### EXERCISE TASK 1
Output the portion of the Saint-Gaudens passage starting at "The adjacent Blow-Me-Down" and ending at "established in 1965.", copied word for word.

### QUOTED TEXT
In testimony given before a Senate subcommittee on S. 312, Acting
NPS Deputy Director Robert Vogel explained that “generally, National
Park System units designated as national historic sites tell a
discrete story or contain a small number of historic resources related
to that story. National Park System units designated as national
historical parks have a greater diversity of historical resources and
interpretive themes and may be spread out over non-contiguous lands.
“The addition of the Blow-Me-Down Farm to the park in 2010 added new
historical resources and interpretive themes to Saint-Gaudens National
Historic Site. This increased scope provides a basis for supporting
redesignating this park as a national historical park.
“The name ‘Saint-Gaudens National Historical Park’ would incorporate
the word ‘park’ into the title, and it would better reflect the broad
historical context and resource diversity found at this park, while
conforming to naming conventions for National Park System units.”
The designation of “site” is usually reserved for a single building
or other stand-alone structure, according to NPS officials.
The adjacent Blow-Me-Down Farm, a meeting place for the
Cornish Art Colony led by Saint-Gaudens, was acquired through the
auspices of the Saint-Gaudens Memorial.
Saint-Gaudens National Historic Site was established in 1965.
Saint-Gaudens was one of the greatest American sculptors, whose
numismatic creations include the designs for the gold $10 and $20
coins introduced in 1907, and for numerous medals.

### EXERCISE TASK 2
Return the lines of the listing below, starting at the line that contains "family: Caeciliusidae" and ending at the last line of the listing, repeated exactly. Leave the pictures out.

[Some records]
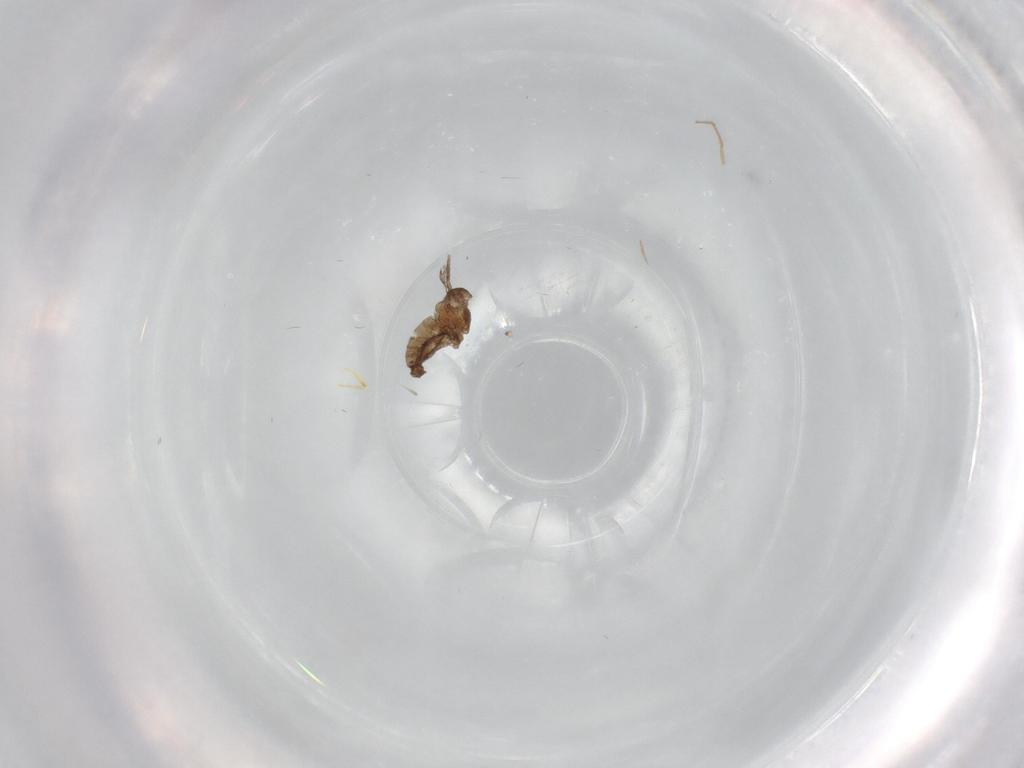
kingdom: Animalia
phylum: Arthropoda
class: Insecta
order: Diptera
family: Chironomidae
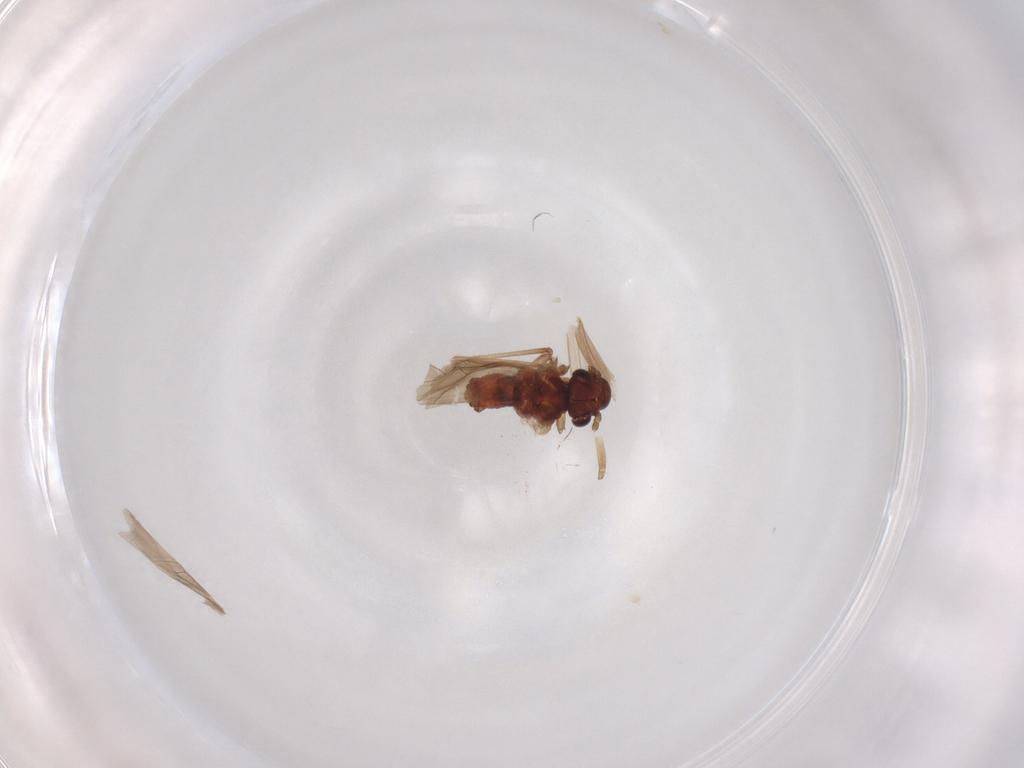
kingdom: Animalia
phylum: Arthropoda
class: Insecta
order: Psocodea
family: Caeciliusidae
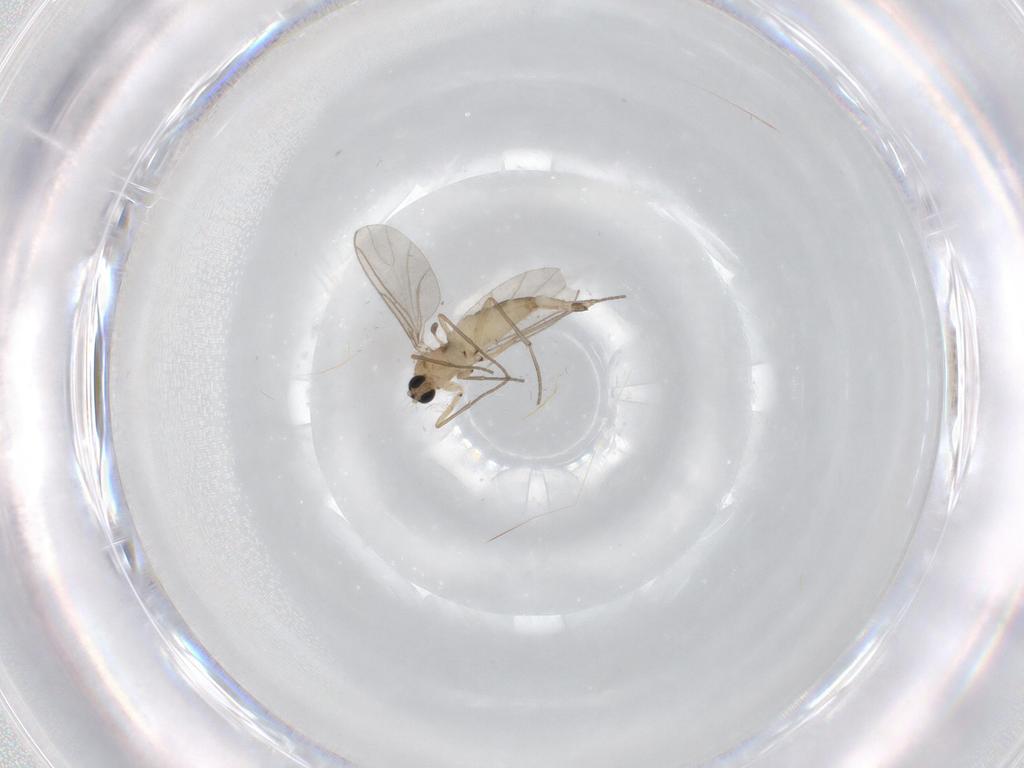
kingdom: Animalia
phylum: Arthropoda
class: Insecta
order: Diptera
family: Sciaridae
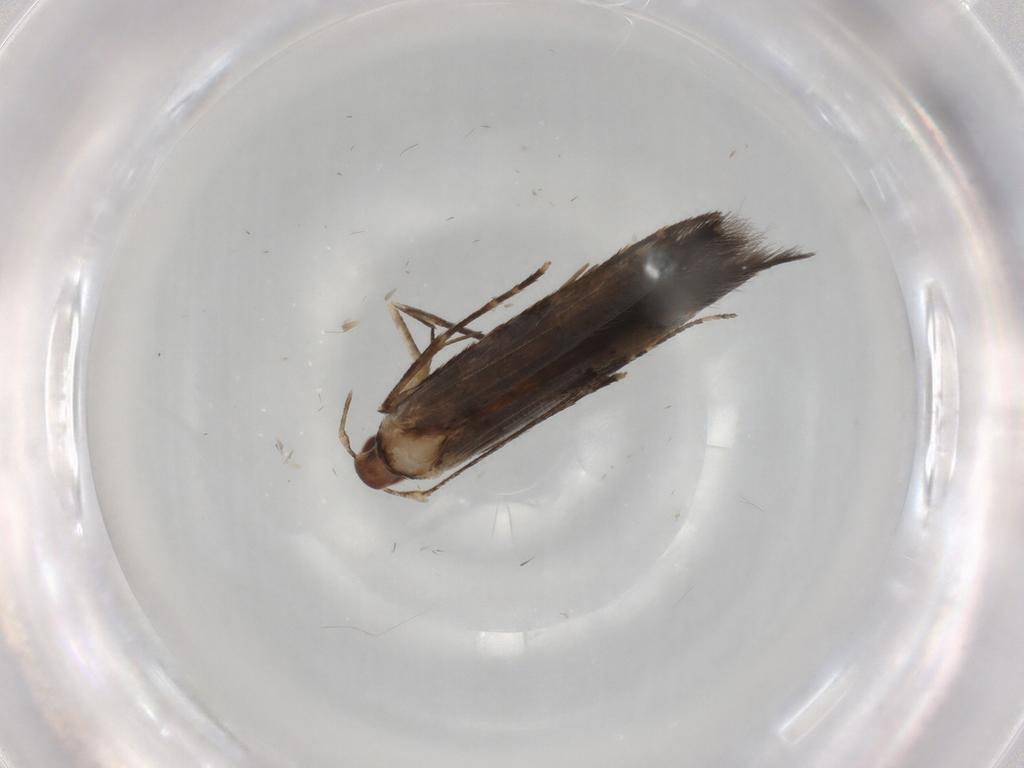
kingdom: Animalia
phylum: Arthropoda
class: Insecta
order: Lepidoptera
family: Cosmopterigidae
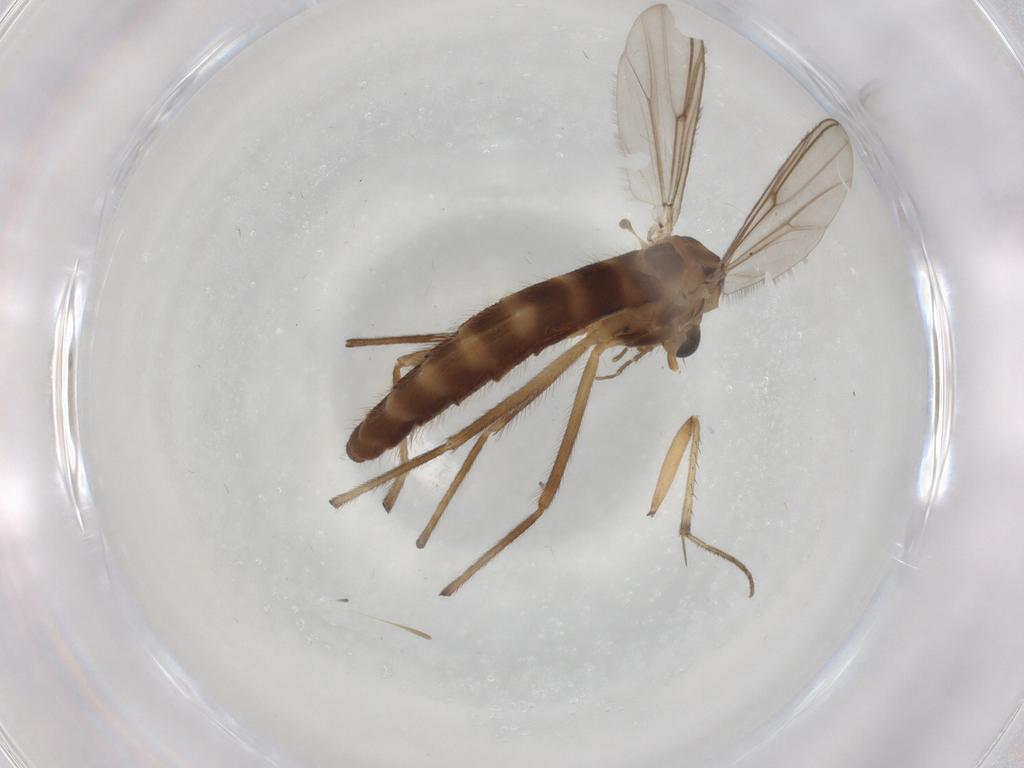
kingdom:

### TASK ANSWER 1
The adjacent Blow-Me-Down Farm, a meeting place for the
Cornish Art Colony led by Saint-Gaudens, was acquired through the
auspices of the Saint-Gaudens Memorial.
Saint-Gaudens National Historic Site was established in 1965.

### TASK ANSWER 2
family: Caeciliusidae
kingdom: Animalia
phylum: Arthropoda
class: Insecta
order: Diptera
family: Sciaridae
kingdom: Animalia
phylum: Arthropoda
class: Insecta
order: Lepidoptera
family: Cosmopterigidae
kingdom:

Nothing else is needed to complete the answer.